Parallelizing Julia set

The Julia set problem was described in one of the earlier sections.

Parallelizing

How would we parallelize this problem with multi-processing? We have a large array, so we can use DistributedArrays and compute it in parallel. Here are the steps:

Load Distributed on the control process.
Load DistributedArrays on all processes.
stability array should be distributed:

stability = dzeros(Int32, height, width);   # distributed 2D array of 0's

Define function pixel() on all processes.
Create fillLocalBlock(stability) to compute local pieces stability.localpart on each worker in parallel. If you don’t know where to start, begin with checking the complete example with fillLocalBlock() from the previous section. This function will cycle through all local indices localindices(stability). This function needs to be defined on all processes.
Replace the loop

@btime for i in 1:height, j in 1:width
    point = (2*(j-0.5)/width-1) + (2*(i-0.5)/height-1)im
    stability[i,j] = pixel(point)
end

with

@btime @sync for w in workers()
    @spawnat w fillLocalBlock(stability)
end

Why do we need @sync in the previous for block?
To the best of my knowledge, both Plots’ heatmap() and NetCDF’s ncwrite() are serial in Julia, and they cannot take distributed arrays.
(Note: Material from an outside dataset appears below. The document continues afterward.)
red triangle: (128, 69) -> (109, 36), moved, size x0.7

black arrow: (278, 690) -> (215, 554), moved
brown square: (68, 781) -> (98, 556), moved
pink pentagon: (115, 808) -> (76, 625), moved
How do we convert a distributed array to a local array to pass to one of these functions?
Is your parallel code faster?

Results for 1000^2

Finally, here are my timings on (some old iteration of) the training cluster:

Code	Time on login node (p-flavour vCPUs)	Time on compute node (c-flavour vCPUs)
`julia juliaSetSerial.jl` (serial runtime)	147.214 ms	123.195 ms
`julia -p 1 juliaSetDistributedArrays.jl` (on 1 worker)	157.043 ms	128.601 ms
`julia -p 2 juliaSetDistributedArrays.jl` (on 2 workers)	80.198 ms	66.449 ms
`julia -p 4 juliaSetDistributedArrays.jl` (on 4 workers)	42.965 ms	66.849 ms
`julia -p 8 juliaSetDistributedArrays.jl` (on 8 workers)	36.067 ms	67.644 ms

Lots of things here to discuss!

One could modify our parallel code to offload some computation to the control process (not just compute on workers as we do now), so that you would see speedup when running on 2 CPUs (control process + 1 worker).